§ **What you need to do**: Leave out the pictures and repeat every record exactly.

════

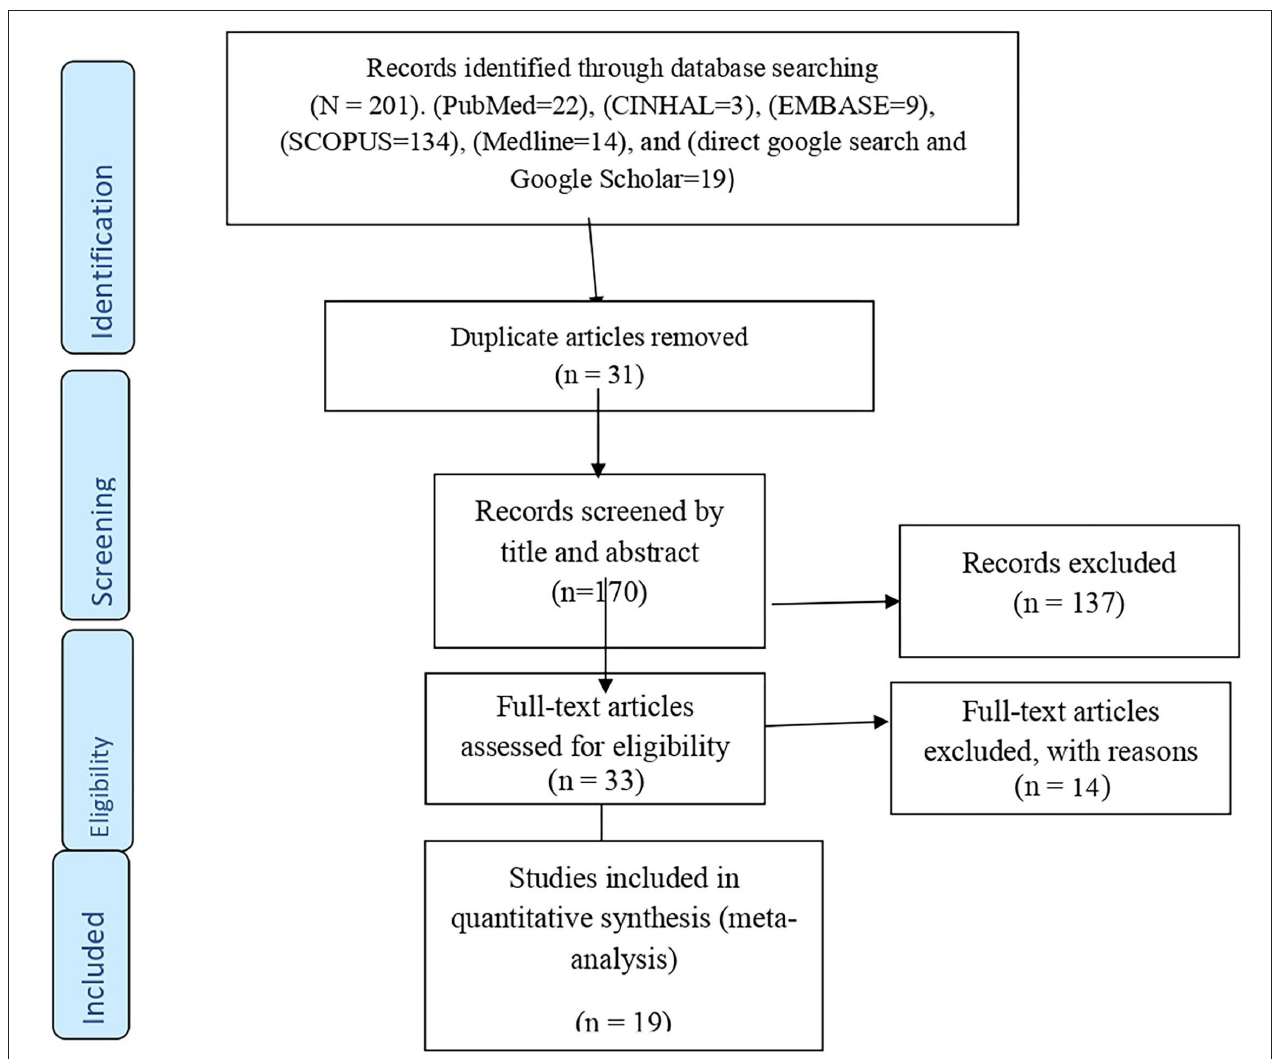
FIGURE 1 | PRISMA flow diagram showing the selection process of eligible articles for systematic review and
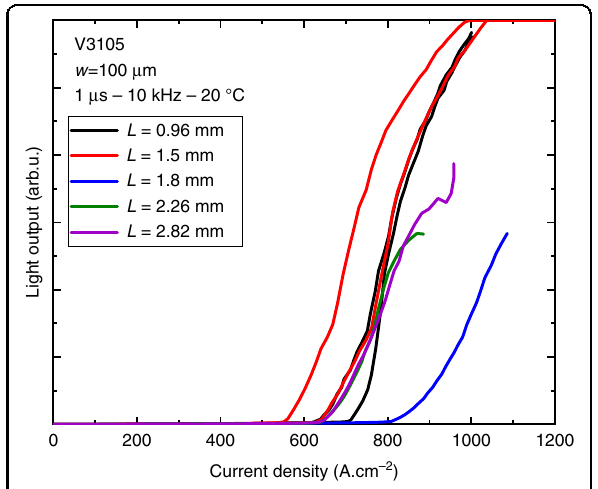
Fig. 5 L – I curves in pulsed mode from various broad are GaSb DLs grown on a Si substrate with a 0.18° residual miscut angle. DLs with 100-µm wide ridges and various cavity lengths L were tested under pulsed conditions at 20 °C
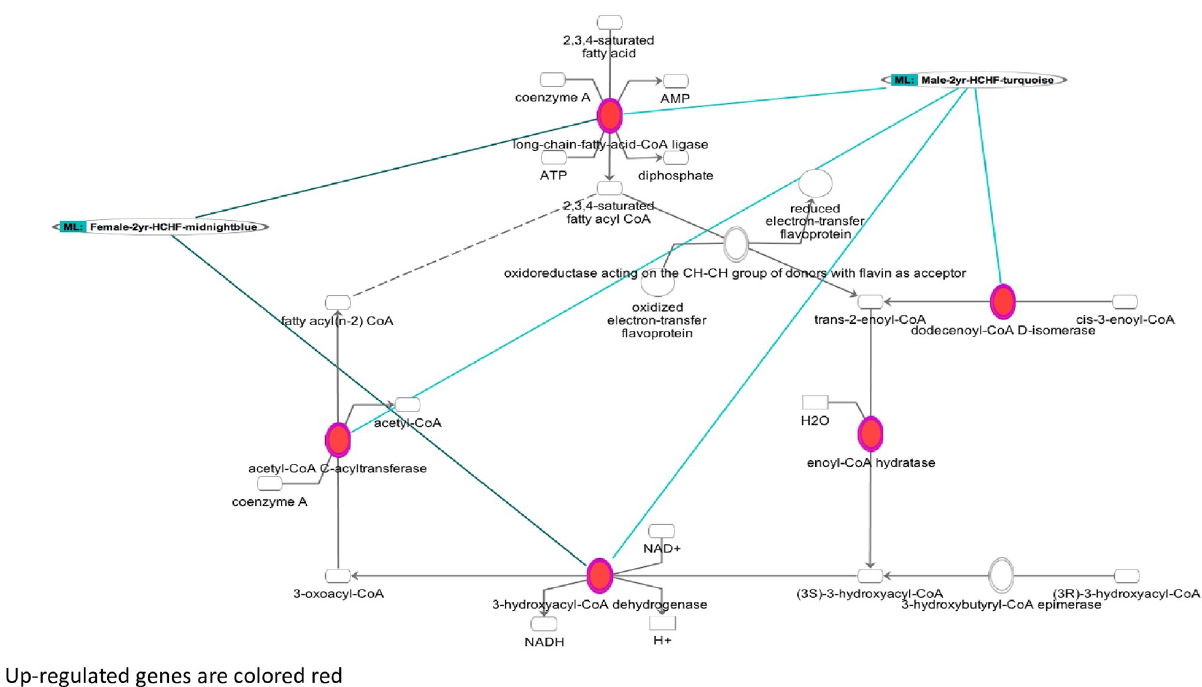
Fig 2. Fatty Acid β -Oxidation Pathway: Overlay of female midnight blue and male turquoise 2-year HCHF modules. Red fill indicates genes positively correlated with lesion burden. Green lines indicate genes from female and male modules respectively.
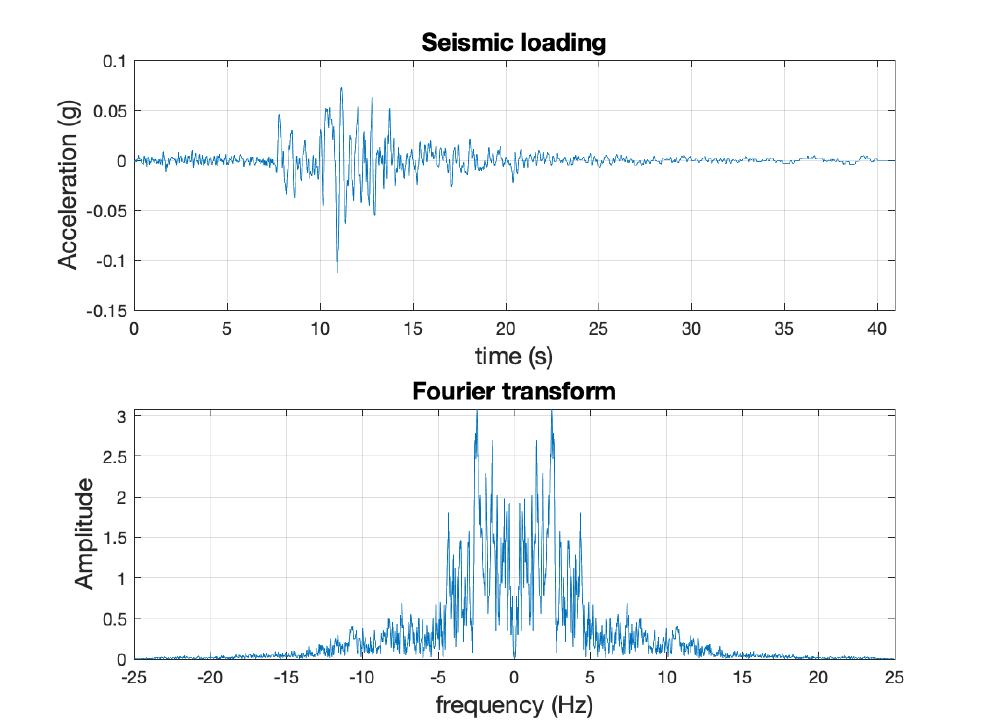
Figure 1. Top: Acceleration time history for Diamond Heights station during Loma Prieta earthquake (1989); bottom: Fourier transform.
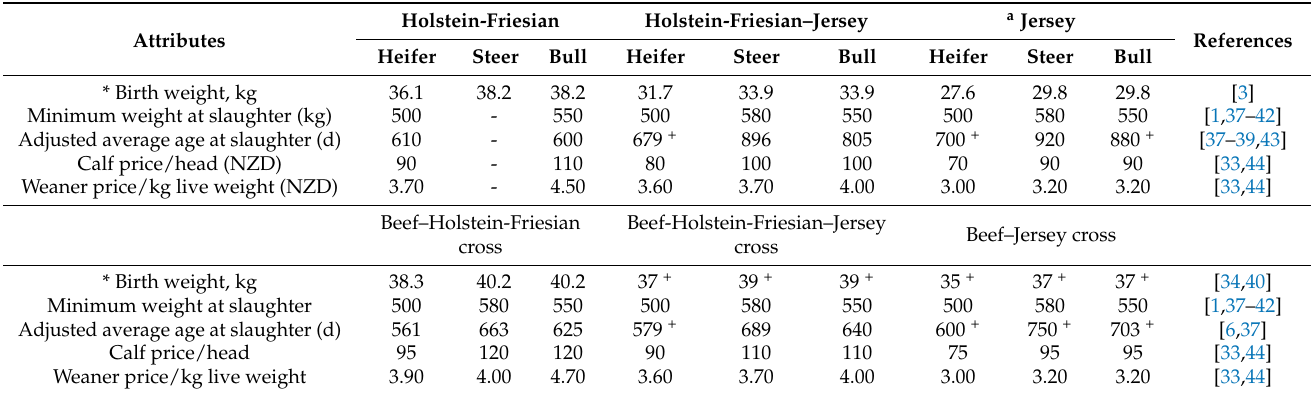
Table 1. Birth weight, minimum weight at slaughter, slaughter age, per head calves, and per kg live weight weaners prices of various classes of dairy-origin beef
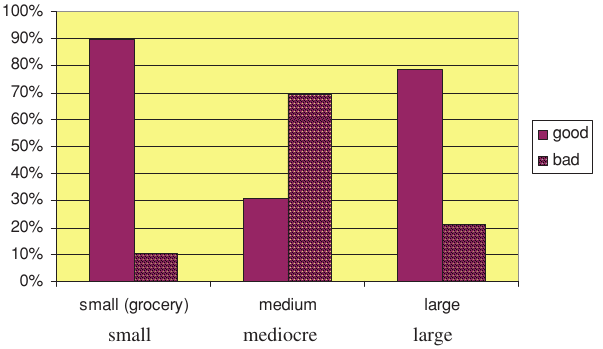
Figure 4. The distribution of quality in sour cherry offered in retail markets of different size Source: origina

════

§ **Answer space**:
FIGURE 1 | PRISMA flow diagram showing the selection process of eligible articles for systematic review and
Fig. 5 L – I curves in pulsed mode from various broad are GaSb DLs grown on a Si substrate with a 0.18° residual miscut angle. DLs with 100-µm wide ridges and various cavity lengths L were tested under pulsed conditions at 20 °C
Fig 2. Fatty Acid β -Oxidation Pathway: Overlay of female midnight blue and male turquoise 2-year HCHF modules. Red fill indicates genes positively correlated with lesion burden. Green lines indicate genes from female and male modules respectively.
Figure 1. Top: Acceleration time history for Diamond Heights station during Loma Prieta earthquake (1989); bottom: Fourier transform.
Table 1. Birth weight, minimum weight at slaughter, slaughter age, per head calves, and per kg live weight weaners prices of various classes of dairy-origin beef
Figure 4. The distribution of quality in sour cherry offered in retail markets of different size Source: origina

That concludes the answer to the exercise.